In [9]:
import torch
import torch.nn as nn
from torchvision import datasets, transforms

In [None]:
mean_gray = 0.1307
stddev_gray = 0.3081

# Data normalization
# input[channel] = (input[channel] - mean[channel]) / std[channel]

trs = transforms.Compose([
    transforms.ToTensor(),
    transforms.Normalize((mean_gray,), (stddev_gray,))
])

train_dataset = datasets.MNIST( root = './data', train = True, transform = trs, download=True)
test_dataset = datasets.MNIST( root = './data', train = False, transform = trs)

In [None]:
# Check a random image
import matplotlib.pyplot as plt
import numpy
random_img = train_dataset[20][0].numpy()*stddev_gray + mean_gray #Denormalize
plt.imshow(random_img.reshape(28,28), cmap = 'gray')
print(train_dataset[20][1])

In [16]:
# Dataloader
import torch.utils
import torch.utils.data


batch_size = 100
train_load = torch.utils.data.DataLoader(dataset=train_dataset, batch_size=batch_size, shuffle=True)
test_load = torch.utils.data.DataLoader(dataset=test_dataset, batch_size=batch_size, shuffle=False)

In [27]:
# Create CNN
# CMNN1: 8 feature maps, 3x3 filters --> Max Pooling (feature maps size /2) --> CNN2: 32 feature maps --> Max Pooling --> FC1 600 output neurons --> FC2 Classifcation layer (10 classes)

class CNN(nn.Module):
    def __init__(self):
        super( CNN, self ).__init__()

• • • •

◆ Your tasks
- 1) In the MNIST notebook, what batch size do the training and test data loaders use?
- 2) In the MNIST notebook, why is the randomly chosen training image multiplied by stddev_gray and then increased by mean_gray before it is displayed?
- 3) Write the next part of the MNIST notebook, going on from its last line of code.

• • • •

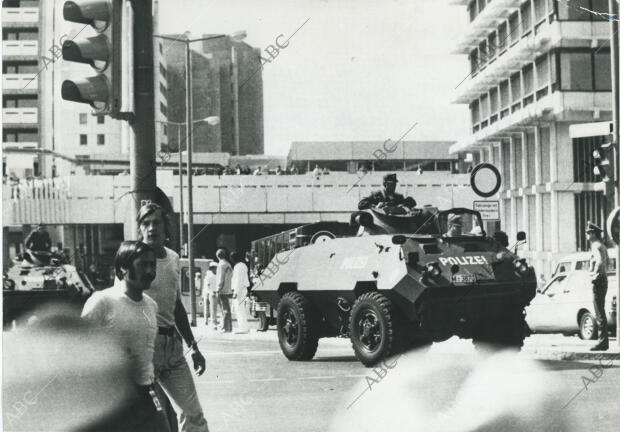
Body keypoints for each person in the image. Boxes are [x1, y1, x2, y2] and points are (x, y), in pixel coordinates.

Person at [81, 241, 170, 432]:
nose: (149, 271)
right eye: (142, 265)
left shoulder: (151, 306)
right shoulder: (103, 301)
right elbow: (78, 346)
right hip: (111, 398)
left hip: (147, 391)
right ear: (123, 269)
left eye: (152, 265)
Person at [136, 203, 209, 432]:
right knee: (149, 421)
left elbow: (176, 305)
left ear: (166, 227)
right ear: (140, 229)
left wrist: (193, 346)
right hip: (144, 348)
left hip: (173, 348)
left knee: (192, 415)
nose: (151, 228)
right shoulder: (133, 258)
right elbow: (121, 303)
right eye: (145, 223)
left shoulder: (173, 259)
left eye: (156, 222)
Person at [586, 222, 609, 351]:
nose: (587, 235)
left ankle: (602, 342)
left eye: (588, 232)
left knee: (599, 312)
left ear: (594, 234)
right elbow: (607, 260)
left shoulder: (595, 245)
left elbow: (600, 261)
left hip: (598, 281)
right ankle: (603, 341)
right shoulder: (602, 245)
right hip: (603, 280)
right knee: (601, 311)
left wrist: (595, 275)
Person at [231, 251, 250, 334]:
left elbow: (238, 281)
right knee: (241, 309)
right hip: (242, 289)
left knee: (239, 309)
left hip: (239, 290)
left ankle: (242, 328)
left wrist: (236, 292)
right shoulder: (243, 265)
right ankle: (244, 327)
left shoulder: (238, 267)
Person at [215, 248, 233, 333]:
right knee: (227, 309)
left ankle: (225, 327)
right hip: (228, 289)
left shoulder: (220, 265)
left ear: (217, 256)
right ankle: (229, 327)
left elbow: (220, 278)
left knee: (224, 309)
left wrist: (218, 289)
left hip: (222, 290)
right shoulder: (228, 264)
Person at [204, 262, 218, 329]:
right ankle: (206, 321)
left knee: (213, 309)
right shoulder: (209, 275)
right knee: (208, 308)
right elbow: (207, 285)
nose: (214, 269)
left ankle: (213, 322)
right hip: (209, 292)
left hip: (212, 293)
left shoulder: (215, 275)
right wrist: (210, 292)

• • • •

◆ Responses by task
- 1) The batch size is 100.

- 2) This step denormalizes the image. The transform normalized each channel as (input − mean) / std, so multiplying by the standard deviation and adding the mean reverses that before the image is shown with plt.imshow.

- 3)
        #**** CNN1
        #grayscale images have 1 channel, kernel -> filter size, padding --> same padding of input_size == output_size (filter_size-1)/2
        #output_size of each of the eight feature maps= [(input_size - filter_size +2*padding)/stride+1 ]= (28-3+2)/1+1 =28
        self.cnn1 = nn.Conv2d(in_channels=1, out_channels=8, kernel_size=3, stride=1, padding =1) 
        #batch normalization
        self.batchnorm1 = nn.BatchNorm2d(8)
        self.relu = nn.ReLU()
        #max pooling
        self.maxpool = nn.MaxPool2d(kernel_size=2)
        #output size = 28/2 =14
        #**** CNN2
        #same padding = (filetr_size-1) / 2 = (5-1)/2 =2
        self.cnn2 = nn.Conv2d(in_channels=8, out_channels=32, kernel_size=5, stride=1, padding =2) 
        #output size of each of 32 feature maps [(14-5+2*2)/1+1] = 14
        self.batchnorm2 = nn.BatchNorm2d(32)
        #Linear layers
        #Flatten 32 feature maps, each feature map is of size 7*7 : 7*7*32 = 1568
        self.fc1 = nn.Linear(1568, 600)
        self.dropout = nn.Dropout(p = 0.5) # 0.5->> drop the neurons by 50%
        self.fc2 = nn.Linear(600,10) #classification layer

    
    def forward(self,x):
        out = self.cnn1(x)
        out = self.batchnorm1(out)
        out = self.relu(out)
        out = self.maxpool(out)
        out = self.cnn2(out)
        out = self.batchnorm2(out)
        out = self.relu(out)
        out = self.maxpool(out)

        #Flatten the 32 feature maps from MaxPooling to feed it to the FC1 layer
        #out = self.view(batch_size, 1568)
        out = out.view(-1, 1568)

        out = self.fc1(out)
        out = self.relu(out)
        out = self.dropout(out)
        out = self.fc2(out)

        return out




In [28]:
#Defining the model
model = CNN()
CUDA = torch.cuda.is_available() # check for GPU

if CUDA:
    model.cuda()

loss_func = nn.CrossEntropyLoss()
optimizer = torch.optim.Adam(model.parameters(), lr= 0.01)


In [32]:
#Train the CNN

num_epochs =10
train_loss =[]
train_accuracy = []
test_loss =[]
test_accuracy = []

for epoch in range(num_epochs):
    correct = 0
    iterations = 0
    iter_loss = 0
    model.train()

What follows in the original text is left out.